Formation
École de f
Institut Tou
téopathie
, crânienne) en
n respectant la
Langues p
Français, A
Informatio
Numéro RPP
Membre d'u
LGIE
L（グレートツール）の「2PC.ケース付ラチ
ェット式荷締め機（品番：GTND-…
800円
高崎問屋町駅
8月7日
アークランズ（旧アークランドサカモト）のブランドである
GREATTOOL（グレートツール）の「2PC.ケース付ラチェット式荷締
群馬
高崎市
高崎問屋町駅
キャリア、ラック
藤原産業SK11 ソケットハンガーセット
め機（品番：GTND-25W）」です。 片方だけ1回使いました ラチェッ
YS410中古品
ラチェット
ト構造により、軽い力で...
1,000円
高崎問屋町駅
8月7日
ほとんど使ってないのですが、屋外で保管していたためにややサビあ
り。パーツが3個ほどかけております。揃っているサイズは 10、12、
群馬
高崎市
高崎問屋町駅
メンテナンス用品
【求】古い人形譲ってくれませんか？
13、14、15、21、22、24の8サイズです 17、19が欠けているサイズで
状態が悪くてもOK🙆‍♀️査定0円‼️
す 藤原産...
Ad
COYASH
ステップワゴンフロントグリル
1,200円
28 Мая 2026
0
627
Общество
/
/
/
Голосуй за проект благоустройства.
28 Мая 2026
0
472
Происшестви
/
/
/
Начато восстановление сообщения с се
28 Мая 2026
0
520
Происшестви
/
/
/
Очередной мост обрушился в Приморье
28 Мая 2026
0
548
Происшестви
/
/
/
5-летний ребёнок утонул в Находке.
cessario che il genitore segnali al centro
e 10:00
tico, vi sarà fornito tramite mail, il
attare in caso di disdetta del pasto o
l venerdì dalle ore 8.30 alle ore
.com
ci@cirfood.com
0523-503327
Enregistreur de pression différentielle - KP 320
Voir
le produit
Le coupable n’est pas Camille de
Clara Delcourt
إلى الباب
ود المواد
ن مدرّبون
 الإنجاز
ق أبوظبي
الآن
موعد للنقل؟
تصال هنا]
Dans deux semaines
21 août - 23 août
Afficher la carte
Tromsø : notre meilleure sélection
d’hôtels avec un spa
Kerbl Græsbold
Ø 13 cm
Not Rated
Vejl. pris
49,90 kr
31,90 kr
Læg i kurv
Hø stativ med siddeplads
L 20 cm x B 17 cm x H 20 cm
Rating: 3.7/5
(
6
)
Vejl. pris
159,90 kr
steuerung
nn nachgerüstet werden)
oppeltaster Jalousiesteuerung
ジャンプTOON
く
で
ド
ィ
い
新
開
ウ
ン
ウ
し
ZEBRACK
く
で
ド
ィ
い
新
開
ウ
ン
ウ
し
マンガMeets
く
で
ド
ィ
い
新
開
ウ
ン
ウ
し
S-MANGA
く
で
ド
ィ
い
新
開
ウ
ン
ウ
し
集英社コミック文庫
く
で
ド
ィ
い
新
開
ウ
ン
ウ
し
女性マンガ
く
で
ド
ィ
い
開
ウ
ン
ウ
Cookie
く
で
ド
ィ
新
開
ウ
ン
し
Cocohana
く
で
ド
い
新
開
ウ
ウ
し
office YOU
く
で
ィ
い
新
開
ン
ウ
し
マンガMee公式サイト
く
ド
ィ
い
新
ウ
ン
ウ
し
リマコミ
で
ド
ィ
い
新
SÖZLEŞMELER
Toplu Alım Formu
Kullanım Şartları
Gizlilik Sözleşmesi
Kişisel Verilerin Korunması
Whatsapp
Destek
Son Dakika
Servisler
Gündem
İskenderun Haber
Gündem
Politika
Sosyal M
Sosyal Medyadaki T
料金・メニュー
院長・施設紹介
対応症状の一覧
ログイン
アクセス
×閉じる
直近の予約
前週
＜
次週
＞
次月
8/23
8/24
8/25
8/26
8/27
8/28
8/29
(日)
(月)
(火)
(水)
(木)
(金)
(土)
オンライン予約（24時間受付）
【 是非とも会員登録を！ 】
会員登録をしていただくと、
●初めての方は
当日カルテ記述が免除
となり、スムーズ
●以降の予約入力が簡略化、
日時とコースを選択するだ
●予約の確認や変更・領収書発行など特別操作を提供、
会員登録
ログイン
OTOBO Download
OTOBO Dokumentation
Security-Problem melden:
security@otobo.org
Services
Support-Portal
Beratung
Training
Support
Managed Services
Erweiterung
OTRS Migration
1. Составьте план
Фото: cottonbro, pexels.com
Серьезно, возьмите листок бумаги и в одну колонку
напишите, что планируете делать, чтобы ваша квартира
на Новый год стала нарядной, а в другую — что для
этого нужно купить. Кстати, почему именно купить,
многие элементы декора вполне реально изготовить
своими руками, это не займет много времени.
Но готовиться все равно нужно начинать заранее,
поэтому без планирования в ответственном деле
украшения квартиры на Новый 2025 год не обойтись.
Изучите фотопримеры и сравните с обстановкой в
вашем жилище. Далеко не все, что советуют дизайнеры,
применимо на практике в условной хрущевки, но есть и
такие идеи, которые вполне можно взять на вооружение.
.....
• **Task item**
From the records above, pull every line that has the string "нужно" and copy it.

• **The answer**
этого нужно купить. Кстати, почему именно купить,
Но готовиться все равно нужно начинать заранее,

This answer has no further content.